# Document passage:
━━━━━━━━━━━━━━━━━━━━

Sunday (you thought it was over?!) went to see the Insider Art exhibition at the ICA, definitely worth it with my favourite piece being Maddona and Child:
Then for a quiet chat on the NFT Cafe benches and home where Ana lent me some of her energy to bring the rest of the furniture upstairs and rearrange my room.
Monday went to see the Royal Academy Summer Show , apparently it's the best one for a long time and I definitely thought it was worth it and was even considering whether I would invest in a limited-edition print (you could get some for just over a £100). Then back to Shepherd's Bush for a lovely, again past-stuffing lunch at Abu Zaad, which I have read is the only Syrian restaurant in London. I must be truly a local now as the maitre (in the picture) greeted me with obvious signs of recoginizing me.
Finally over! Lovely as it was, I am only now recovering and ready for another all-things-happen-at-once weekend!

━━━━━━━━━━━━━━━━━━━━

# Study material:
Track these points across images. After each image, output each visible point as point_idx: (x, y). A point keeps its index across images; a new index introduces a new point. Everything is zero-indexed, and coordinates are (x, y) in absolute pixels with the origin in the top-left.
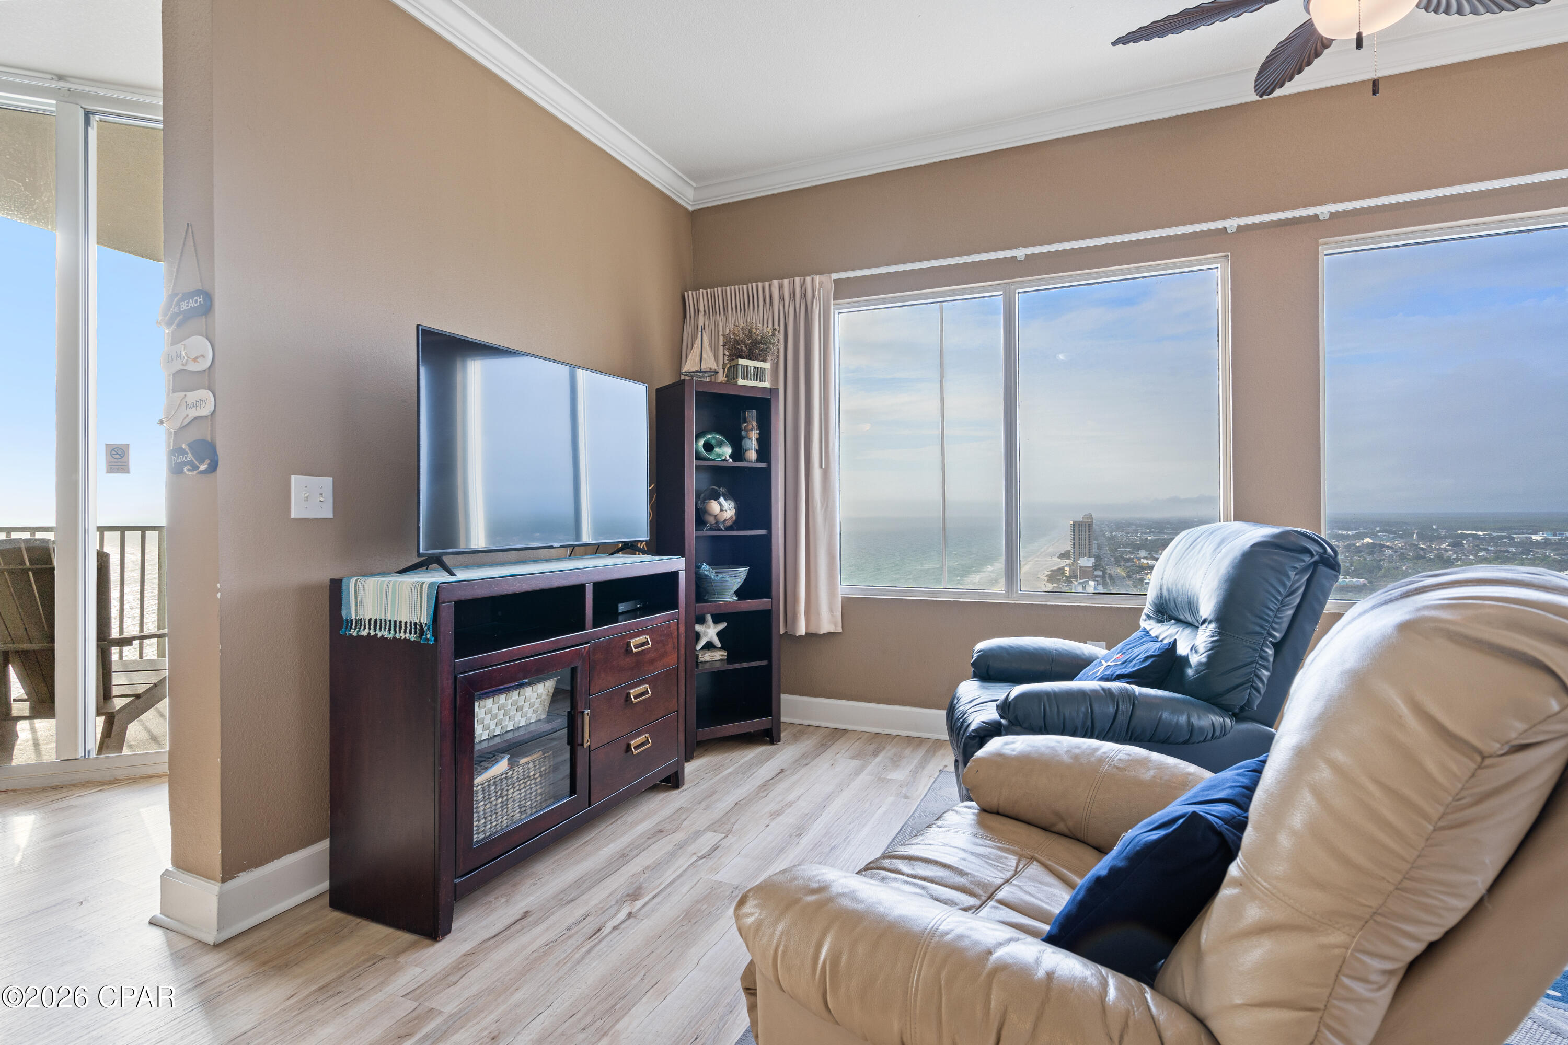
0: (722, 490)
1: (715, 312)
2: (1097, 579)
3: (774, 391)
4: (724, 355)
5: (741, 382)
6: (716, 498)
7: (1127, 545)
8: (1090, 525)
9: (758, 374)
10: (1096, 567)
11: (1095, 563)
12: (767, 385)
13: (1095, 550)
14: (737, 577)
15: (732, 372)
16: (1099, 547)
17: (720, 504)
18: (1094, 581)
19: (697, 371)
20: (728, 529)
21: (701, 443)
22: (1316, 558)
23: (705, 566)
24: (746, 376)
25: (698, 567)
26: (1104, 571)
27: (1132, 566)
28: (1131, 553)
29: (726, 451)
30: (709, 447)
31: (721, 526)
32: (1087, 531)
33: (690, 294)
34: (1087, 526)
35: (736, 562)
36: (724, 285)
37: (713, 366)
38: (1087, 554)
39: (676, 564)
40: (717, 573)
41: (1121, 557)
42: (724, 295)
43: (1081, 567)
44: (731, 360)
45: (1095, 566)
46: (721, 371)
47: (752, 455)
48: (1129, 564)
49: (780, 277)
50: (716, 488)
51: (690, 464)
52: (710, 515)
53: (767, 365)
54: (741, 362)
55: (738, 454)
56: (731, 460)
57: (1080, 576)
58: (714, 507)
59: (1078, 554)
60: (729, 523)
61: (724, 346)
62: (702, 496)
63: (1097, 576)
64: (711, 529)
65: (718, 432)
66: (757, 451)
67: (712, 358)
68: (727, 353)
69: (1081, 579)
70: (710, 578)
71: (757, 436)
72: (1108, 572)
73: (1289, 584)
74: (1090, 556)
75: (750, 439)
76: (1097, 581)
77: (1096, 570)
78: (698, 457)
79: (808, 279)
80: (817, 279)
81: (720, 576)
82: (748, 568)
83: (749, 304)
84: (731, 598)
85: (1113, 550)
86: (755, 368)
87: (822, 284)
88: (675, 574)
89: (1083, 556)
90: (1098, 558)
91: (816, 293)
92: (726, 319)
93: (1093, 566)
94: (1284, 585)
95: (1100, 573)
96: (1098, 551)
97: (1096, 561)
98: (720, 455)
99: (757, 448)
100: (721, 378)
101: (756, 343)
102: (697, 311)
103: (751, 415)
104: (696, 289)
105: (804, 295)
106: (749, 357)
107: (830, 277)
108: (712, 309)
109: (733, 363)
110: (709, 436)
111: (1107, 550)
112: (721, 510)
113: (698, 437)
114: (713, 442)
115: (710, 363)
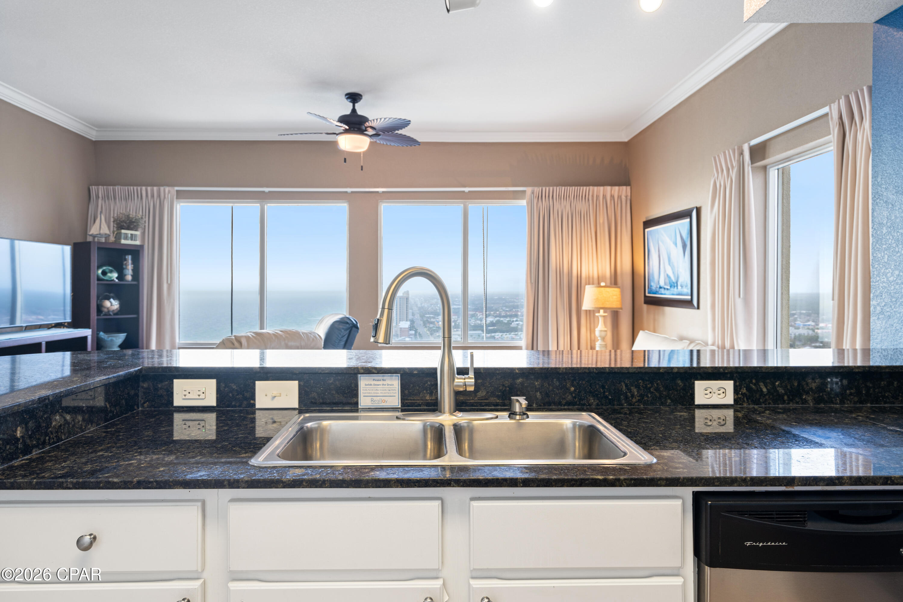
0: (112, 295)
1: (108, 198)
2: (411, 336)
3: (142, 246)
4: (114, 226)
5: (123, 242)
6: (108, 299)
7: (432, 313)
8: (407, 299)
9: (133, 237)
10: (412, 327)
11: (410, 325)
12: (138, 243)
13: (410, 317)
14: (120, 338)
15: (118, 237)
16: (413, 314)
17: (111, 302)
18: (409, 338)
19: (97, 234)
20: (115, 314)
21: (100, 271)
22: (351, 325)
23: (102, 334)
24: (126, 238)
25: (98, 334)
26: (416, 331)
27: (434, 327)
28: (434, 318)
29: (114, 275)
30: (104, 273)
31: (111, 313)
32: (405, 303)
33: (93, 188)
34: (405, 299)
35: (120, 331)
36: (114, 185)
37: (107, 232)
38: (405, 319)
39: (87, 332)
40: (109, 337)
41: (427, 320)
42: (114, 191)
43: (401, 328)
44: (118, 229)
45: (410, 327)
46: (112, 235)
47: (129, 278)
48: (431, 326)
49: (147, 185)
50: (107, 294)
51: (94, 283)
52: (105, 307)
53: (138, 233)
54: (123, 231)
55: (121, 277)
56: (117, 281)
57: (400, 335)
58: (107, 304)
59: (399, 319)
60: (116, 312)
61: (114, 222)
62: (100, 298)
63: (411, 335)
64: (105, 315)
65: (110, 265)
66: (132, 276)
67: (107, 228)
68: (115, 226)
69: (401, 337)
70: (104, 339)
71: (132, 268)
72: (419, 331)
73: (342, 334)
74: (407, 320)
75: (129, 270)
76: (411, 338)
77: (410, 330)
78: (99, 279)
79: (162, 188)
80: (167, 189)
81: (110, 338)
82: (125, 334)
83: (128, 197)
84: (117, 349)
85: (422, 316)
86: (131, 234)
87: (169, 191)
88: (85, 338)
89: (402, 321)
90: (412, 322)
91: (166, 196)
92: (115, 203)
93: (409, 328)
94: (341, 334)
95: (413, 332)
96: (412, 317)
97: (411, 324)
98: (111, 277)
99: (132, 274)
100: (112, 239)
101: (131, 222)
102: (97, 197)
103: (129, 258)
104: (97, 184)
105: (159, 196)
106: (128, 228)
107: (174, 189)
108: (107, 197)
109: (119, 231)
110: (104, 268)
111: (417, 316)
112: (111, 305)
113: (99, 268)
114: (107, 271)
115: (105, 230)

━━━━━━━━━━━━━━━━━━━━

# Problem set:
1 – In the weekend blog post, reproduce the passage starting with "Sunday (you thought" and going on through "rearrange my room.", changing "benches" to "steps".
2 – Write what comes next in the weekend blog post, picking up after its last sentence.

# Your responses:
1 –
Sunday (you thought it was over?!) went to see the Insider Art exhibition at the ICA, definitely worth it with my favourite piece being Maddona and Child:
Then for a quiet chat on the NFT Cafe steps and home where Ana lent me some of her energy to bring the rest of the furniture upstairs and rearrange my room.

2 –
Tuesday, July 24, 2007

Floods? What floods? Oh, yeah...

So Britain is in grip of the worst flooding in 60 years and apparently people in London should be ready to evacuate if necessary. (I'm prefectly fine by the way). This was bought ot my attention by several non-British people as the collective reaction of the English people is another of those fine examples of "stiff upper lip" which is one of those admirable and strong characteristics of the British people which probably only non-British see as profoundly identifying. It's a fact that occasionally British people dramatize the weather as was seen by the "storm is coming" alerts a few winters ago. This was laughed at by American and Canadian people who see real winter-storms as a few inches of snow. Possibly English people felt a bit sheepish about over dramatising (the cardinal sin in English culture) but then at that time the trains were going to stop working (as they do in any kind of imperfect weather) and that was a real tragedy, and could be blamed on the government privatisations (Thatcher scars...). Be it that, or the fact that the necessity of showing the terrorists we don't really care about a paltry few bombs (an anti-terrorist weapon that the whole British public have adopted without any effort at all) has carried over into the weather, no one is really showing they're worried about the weather.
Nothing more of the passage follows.